Ma la polemica sulle parole del ministro era inevitabile?
“Sì, era inevitabile dato che, da quando il governo Meloni si è insediato, tutti i suoi oppositori non attendono altro che di cogliere l’occasione, o il pretesto, per accusarlo di coltivare idee di estrema destra. E, nel clima di “politicamente corretto” imperante negli ambienti mediatici e intellettuali, ogni critica all’immigrazione viene immediatamente collocata in questo contesto”.
Ma, in Europa, è in atto una “sostituzione etnica”?
“L’espressione è impropria, perché – presa alla lettera – sottintenderebbe un cambio integrale di popolazione: la scomparsa di quella autoctona e l’insediamento di una completamente diversa. È evidente che con queste due parole si vuole evidenziare un processo che è innegabile, ovvero l’aumento costante della percentuale di cittadini di origine straniera in molti Paesi europei. Qualunque statistica conferma questo dato, che peraltro balza agli occhi a chiunque si trovi a passeggiare nel XIX o XX arrondissement di Parigi, nelle periferie circostanti o in vari quartieri di Marsiglia o di Bruxelles, tanto per fare qualche esempio. In Svezia, circa un quarto della popolazione, se si considerano le ultime tre generazioni – dai nonni ai nipoti – è di origine straniera. E il governo lì si dice preoccupato da questa deriva. Che ha innescato, come altrove, seri problemi di convivenza sociale e culturale”.
Abbiamo veramente bisogno di manodopera straniera per risollevare l’economia italiana o il governo Meloni dovrebbe pensare soprattutto a politiche contro la denatalità?
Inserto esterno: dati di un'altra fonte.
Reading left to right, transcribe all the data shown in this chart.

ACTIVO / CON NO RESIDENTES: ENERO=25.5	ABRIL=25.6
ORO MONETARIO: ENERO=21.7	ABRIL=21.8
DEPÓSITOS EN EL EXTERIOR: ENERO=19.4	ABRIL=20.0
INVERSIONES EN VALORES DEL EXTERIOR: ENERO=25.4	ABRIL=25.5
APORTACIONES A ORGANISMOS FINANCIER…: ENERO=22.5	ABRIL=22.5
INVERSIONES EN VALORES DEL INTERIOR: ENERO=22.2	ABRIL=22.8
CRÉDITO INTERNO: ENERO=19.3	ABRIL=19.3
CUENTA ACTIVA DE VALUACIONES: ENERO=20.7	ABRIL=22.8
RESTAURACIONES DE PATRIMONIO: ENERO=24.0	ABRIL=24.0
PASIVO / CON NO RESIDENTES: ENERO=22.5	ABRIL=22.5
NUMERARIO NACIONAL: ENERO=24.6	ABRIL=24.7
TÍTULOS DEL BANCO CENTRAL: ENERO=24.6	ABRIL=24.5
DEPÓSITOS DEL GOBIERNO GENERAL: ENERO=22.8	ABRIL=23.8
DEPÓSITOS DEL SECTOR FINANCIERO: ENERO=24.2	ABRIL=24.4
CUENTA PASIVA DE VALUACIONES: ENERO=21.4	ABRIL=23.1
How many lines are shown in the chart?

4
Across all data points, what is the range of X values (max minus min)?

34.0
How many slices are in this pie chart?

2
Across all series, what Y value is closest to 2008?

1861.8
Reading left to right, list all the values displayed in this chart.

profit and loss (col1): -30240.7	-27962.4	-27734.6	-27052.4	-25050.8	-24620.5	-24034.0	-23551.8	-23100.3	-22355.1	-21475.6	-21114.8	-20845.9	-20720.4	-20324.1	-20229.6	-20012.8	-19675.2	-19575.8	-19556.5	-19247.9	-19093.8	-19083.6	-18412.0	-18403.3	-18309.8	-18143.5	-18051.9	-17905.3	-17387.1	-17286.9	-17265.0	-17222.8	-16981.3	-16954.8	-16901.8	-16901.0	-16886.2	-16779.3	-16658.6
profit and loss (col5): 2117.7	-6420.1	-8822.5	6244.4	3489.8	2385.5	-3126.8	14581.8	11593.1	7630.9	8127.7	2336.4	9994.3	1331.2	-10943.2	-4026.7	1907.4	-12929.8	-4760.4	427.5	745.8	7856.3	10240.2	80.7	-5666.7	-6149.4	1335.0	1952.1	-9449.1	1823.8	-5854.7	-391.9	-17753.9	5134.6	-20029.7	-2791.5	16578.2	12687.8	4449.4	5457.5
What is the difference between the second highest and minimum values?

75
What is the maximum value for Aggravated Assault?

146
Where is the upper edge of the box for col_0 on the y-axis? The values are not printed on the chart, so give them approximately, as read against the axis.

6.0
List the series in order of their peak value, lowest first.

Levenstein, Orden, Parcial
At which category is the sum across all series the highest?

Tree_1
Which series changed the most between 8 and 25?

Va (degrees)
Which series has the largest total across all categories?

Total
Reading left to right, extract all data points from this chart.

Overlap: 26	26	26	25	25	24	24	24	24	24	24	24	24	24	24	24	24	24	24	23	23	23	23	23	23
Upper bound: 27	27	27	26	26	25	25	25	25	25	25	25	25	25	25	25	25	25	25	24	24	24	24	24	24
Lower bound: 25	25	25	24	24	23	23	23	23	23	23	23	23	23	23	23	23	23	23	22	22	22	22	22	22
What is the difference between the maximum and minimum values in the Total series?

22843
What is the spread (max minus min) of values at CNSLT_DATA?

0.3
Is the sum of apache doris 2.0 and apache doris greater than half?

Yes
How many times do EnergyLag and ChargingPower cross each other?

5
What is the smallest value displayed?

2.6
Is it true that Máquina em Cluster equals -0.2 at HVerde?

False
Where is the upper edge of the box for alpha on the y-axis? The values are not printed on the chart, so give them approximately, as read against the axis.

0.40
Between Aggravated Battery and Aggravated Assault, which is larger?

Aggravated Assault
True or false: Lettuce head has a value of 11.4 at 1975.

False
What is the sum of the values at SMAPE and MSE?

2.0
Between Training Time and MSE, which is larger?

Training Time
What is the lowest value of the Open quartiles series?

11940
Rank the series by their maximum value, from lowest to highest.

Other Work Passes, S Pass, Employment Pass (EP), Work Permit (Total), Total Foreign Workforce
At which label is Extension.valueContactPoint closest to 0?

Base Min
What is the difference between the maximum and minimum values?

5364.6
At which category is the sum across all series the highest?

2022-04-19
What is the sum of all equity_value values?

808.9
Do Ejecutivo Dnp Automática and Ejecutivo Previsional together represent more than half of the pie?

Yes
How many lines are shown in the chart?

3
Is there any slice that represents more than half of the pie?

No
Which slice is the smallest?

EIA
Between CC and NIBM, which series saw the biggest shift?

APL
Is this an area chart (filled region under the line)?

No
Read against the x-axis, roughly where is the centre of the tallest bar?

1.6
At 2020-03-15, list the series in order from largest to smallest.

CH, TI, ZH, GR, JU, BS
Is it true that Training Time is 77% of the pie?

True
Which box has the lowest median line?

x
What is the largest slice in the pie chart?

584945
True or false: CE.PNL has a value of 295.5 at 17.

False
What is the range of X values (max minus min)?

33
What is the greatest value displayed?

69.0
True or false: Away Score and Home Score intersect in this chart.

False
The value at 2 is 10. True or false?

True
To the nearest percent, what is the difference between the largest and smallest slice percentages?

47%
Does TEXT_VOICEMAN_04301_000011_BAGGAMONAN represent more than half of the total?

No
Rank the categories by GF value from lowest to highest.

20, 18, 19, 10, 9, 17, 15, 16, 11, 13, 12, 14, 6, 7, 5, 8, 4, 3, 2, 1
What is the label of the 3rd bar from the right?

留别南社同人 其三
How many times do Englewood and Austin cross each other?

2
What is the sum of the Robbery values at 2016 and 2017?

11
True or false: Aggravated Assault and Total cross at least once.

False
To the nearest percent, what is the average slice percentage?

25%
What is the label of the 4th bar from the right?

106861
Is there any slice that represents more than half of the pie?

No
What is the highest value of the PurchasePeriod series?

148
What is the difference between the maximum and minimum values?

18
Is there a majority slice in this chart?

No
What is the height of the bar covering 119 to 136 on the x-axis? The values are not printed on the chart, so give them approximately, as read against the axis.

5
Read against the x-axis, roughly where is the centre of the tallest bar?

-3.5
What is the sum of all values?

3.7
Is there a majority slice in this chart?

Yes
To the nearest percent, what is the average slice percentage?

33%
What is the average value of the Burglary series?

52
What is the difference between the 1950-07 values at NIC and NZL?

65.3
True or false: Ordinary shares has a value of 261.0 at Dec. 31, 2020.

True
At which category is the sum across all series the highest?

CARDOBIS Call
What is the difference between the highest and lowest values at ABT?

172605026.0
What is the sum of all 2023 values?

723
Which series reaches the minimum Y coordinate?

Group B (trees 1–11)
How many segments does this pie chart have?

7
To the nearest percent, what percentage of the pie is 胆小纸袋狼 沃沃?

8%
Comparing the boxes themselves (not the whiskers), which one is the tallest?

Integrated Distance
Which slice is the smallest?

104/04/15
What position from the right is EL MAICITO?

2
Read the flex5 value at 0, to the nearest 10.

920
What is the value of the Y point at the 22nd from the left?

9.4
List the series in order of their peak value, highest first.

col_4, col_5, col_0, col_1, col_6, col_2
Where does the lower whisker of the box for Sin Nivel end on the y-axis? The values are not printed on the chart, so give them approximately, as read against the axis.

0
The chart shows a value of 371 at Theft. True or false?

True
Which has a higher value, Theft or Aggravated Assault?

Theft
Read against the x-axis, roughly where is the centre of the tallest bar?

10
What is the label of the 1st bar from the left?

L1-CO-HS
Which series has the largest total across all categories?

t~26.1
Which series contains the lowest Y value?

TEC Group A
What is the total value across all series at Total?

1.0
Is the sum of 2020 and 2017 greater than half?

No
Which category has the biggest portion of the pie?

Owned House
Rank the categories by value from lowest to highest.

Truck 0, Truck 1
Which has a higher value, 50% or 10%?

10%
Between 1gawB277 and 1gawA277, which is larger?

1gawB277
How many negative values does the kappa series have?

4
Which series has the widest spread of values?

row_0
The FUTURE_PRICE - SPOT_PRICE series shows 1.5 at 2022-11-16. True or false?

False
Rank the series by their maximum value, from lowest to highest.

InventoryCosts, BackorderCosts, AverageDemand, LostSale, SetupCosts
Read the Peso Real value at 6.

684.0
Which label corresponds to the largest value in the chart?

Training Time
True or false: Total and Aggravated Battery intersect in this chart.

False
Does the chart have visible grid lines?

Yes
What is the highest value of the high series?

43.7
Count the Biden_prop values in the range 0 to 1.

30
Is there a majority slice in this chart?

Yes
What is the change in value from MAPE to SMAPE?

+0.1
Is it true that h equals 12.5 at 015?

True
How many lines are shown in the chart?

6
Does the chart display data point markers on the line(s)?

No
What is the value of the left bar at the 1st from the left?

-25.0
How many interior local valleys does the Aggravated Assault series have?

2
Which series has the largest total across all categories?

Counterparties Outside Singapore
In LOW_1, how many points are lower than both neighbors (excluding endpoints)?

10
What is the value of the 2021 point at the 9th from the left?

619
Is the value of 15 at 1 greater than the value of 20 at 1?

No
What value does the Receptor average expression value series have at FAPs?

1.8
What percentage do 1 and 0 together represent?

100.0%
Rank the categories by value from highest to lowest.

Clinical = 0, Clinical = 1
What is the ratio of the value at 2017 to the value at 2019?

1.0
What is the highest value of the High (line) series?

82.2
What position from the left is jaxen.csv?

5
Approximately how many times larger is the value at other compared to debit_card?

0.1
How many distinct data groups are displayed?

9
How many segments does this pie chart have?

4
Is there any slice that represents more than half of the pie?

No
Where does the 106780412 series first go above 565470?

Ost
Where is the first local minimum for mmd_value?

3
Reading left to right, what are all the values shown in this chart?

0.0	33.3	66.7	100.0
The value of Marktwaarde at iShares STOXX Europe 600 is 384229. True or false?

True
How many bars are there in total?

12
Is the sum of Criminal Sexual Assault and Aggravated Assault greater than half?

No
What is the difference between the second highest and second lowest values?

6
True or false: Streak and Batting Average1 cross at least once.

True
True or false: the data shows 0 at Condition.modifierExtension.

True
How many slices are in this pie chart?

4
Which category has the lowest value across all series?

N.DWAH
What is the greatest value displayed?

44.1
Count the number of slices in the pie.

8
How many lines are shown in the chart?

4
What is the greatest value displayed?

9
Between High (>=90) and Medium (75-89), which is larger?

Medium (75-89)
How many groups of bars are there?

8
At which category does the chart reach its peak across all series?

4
“La prima politica seria dovrebbe essere di ordine educativo: contrastare la mentalità che porta sempre più giovani italiani a considerare dequalificante ogni occupazione materiale e a preferire vivere alle spalle della famiglia o sperare in sussidi allo “sporcarsi
le mani” in lavori che pensano debbano fare “gli altri”. Questo sì che è un modo di pensare classista e razzista. Ma sarà difficile estirparlo, perché è un frutto della (in)civiltà consumistica tanto cara ai loro padri”.